§ **Supplied material**
::::::::

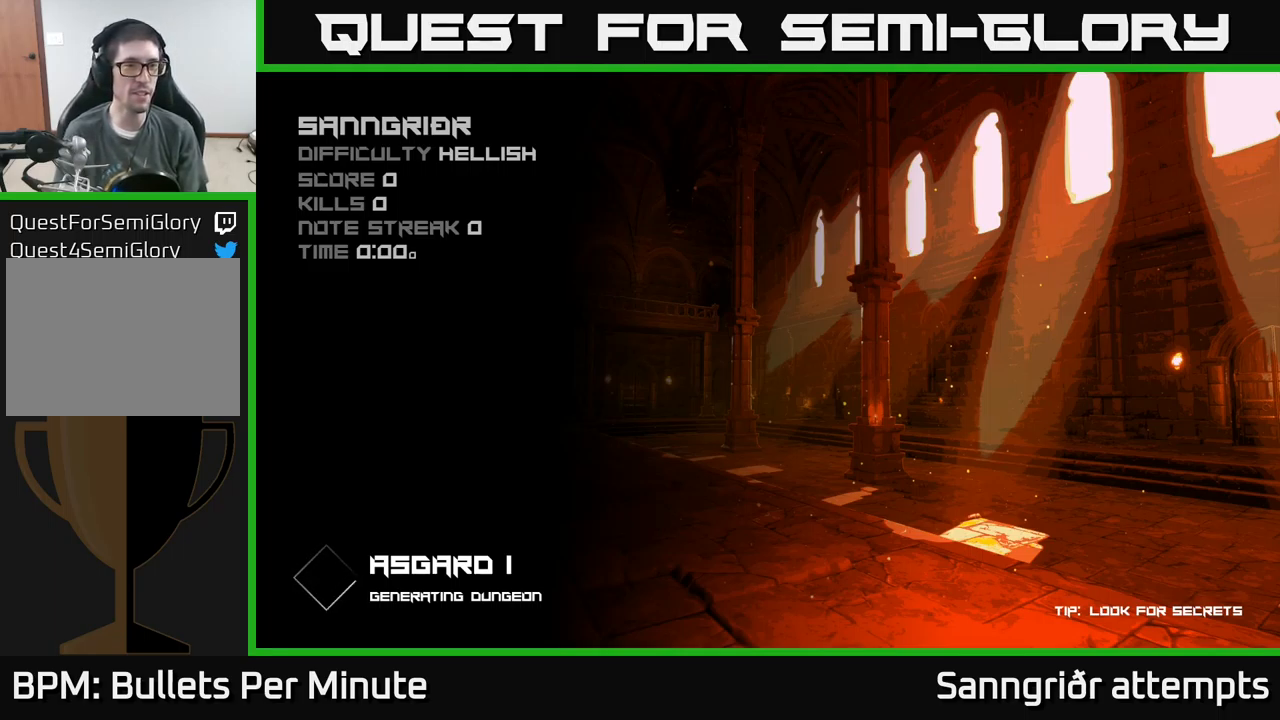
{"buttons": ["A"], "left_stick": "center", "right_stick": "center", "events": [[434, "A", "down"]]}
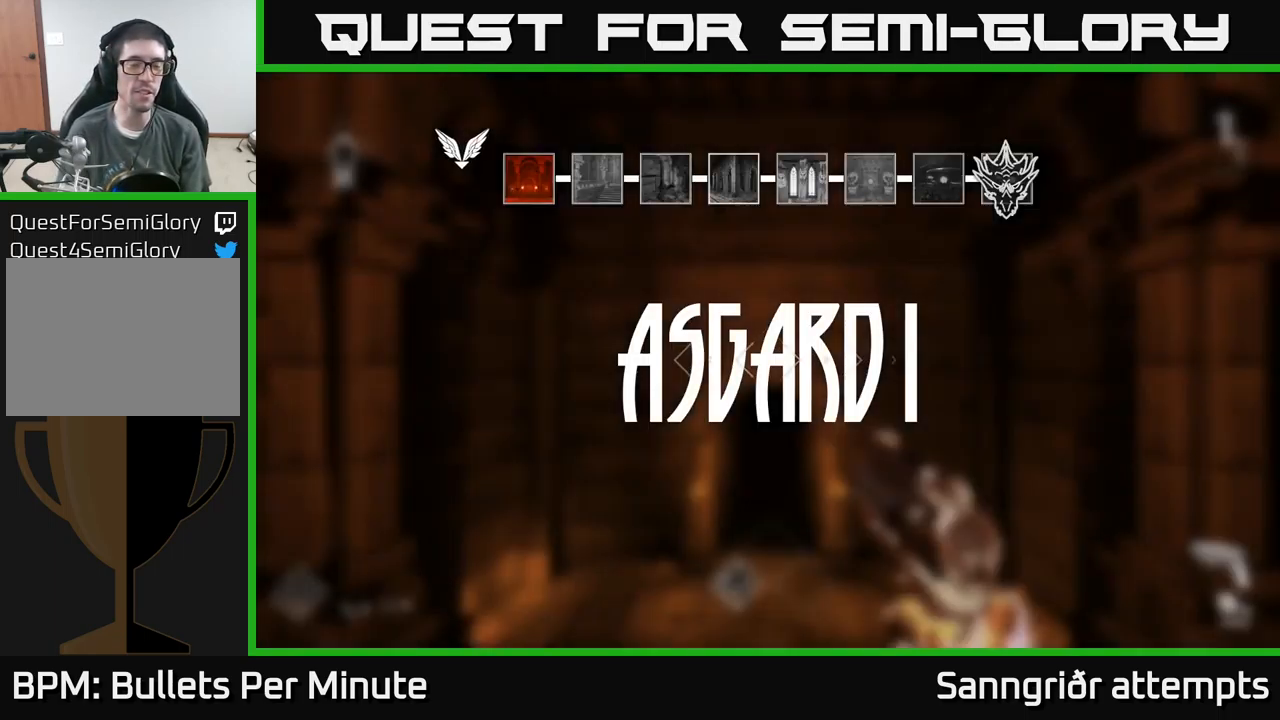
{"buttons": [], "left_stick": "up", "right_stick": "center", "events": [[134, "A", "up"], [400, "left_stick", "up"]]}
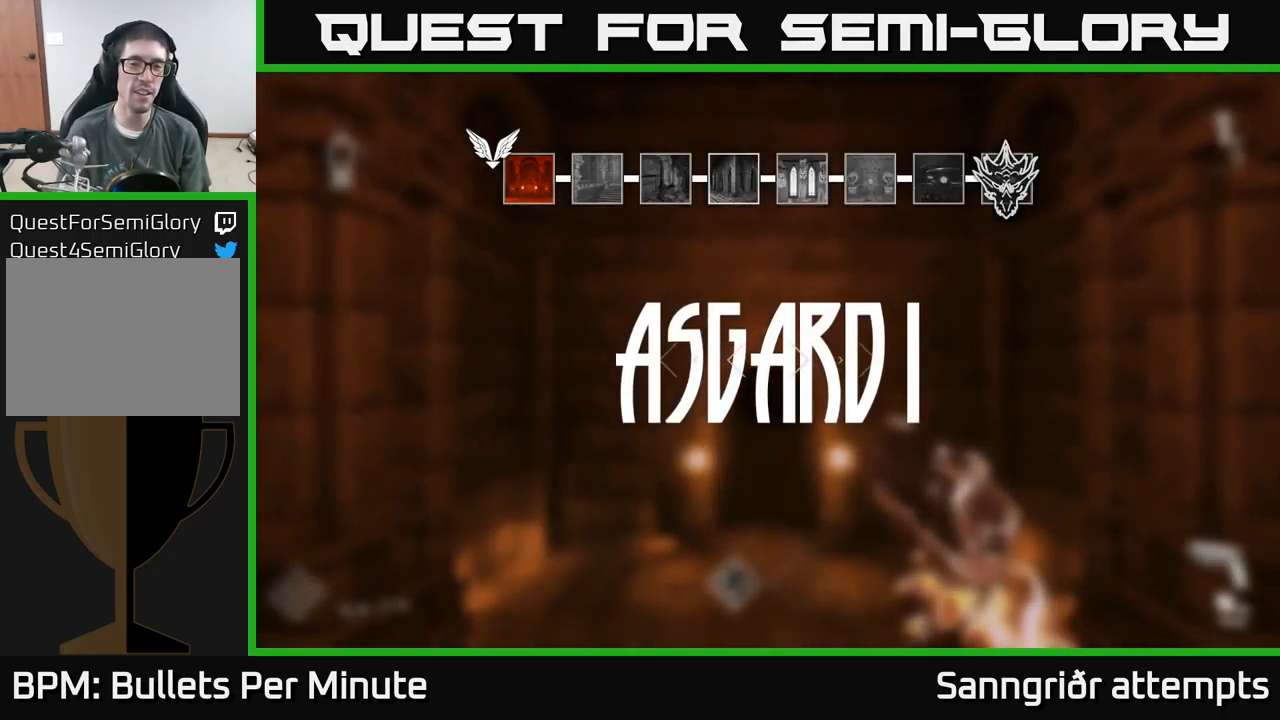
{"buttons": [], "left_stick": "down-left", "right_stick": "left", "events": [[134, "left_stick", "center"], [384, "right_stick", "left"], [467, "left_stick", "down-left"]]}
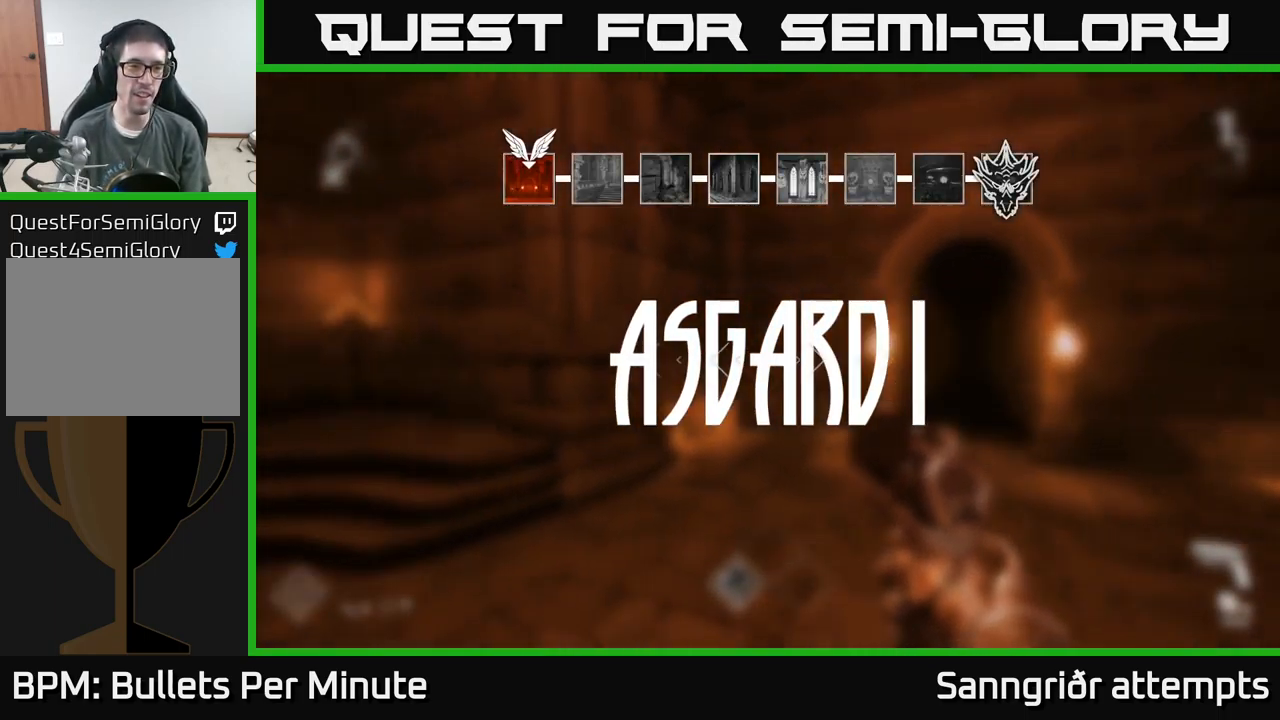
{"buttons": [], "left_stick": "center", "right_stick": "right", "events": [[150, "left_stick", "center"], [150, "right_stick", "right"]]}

::::::::

§ **What you have to do**
Drop the pictures and set down the data above exactly.

§ **Solved exercise**
{"buttons": ["A"], "left_stick": "center", "right_stick": "center", "events": [[434, "A", "down"]]}
{"buttons": [], "left_stick": "up", "right_stick": "center", "events": [[134, "A", "up"], [400, "left_stick", "up"]]}
{"buttons": [], "left_stick": "down-left", "right_stick": "left", "events": [[134, "left_stick", "center"], [384, "right_stick", "left"], [467, "left_stick", "down-left"]]}
{"buttons": [], "left_stick": "center", "right_stick": "right", "events": [[150, "left_stick", "center"], [150, "right_stick", "right"]]}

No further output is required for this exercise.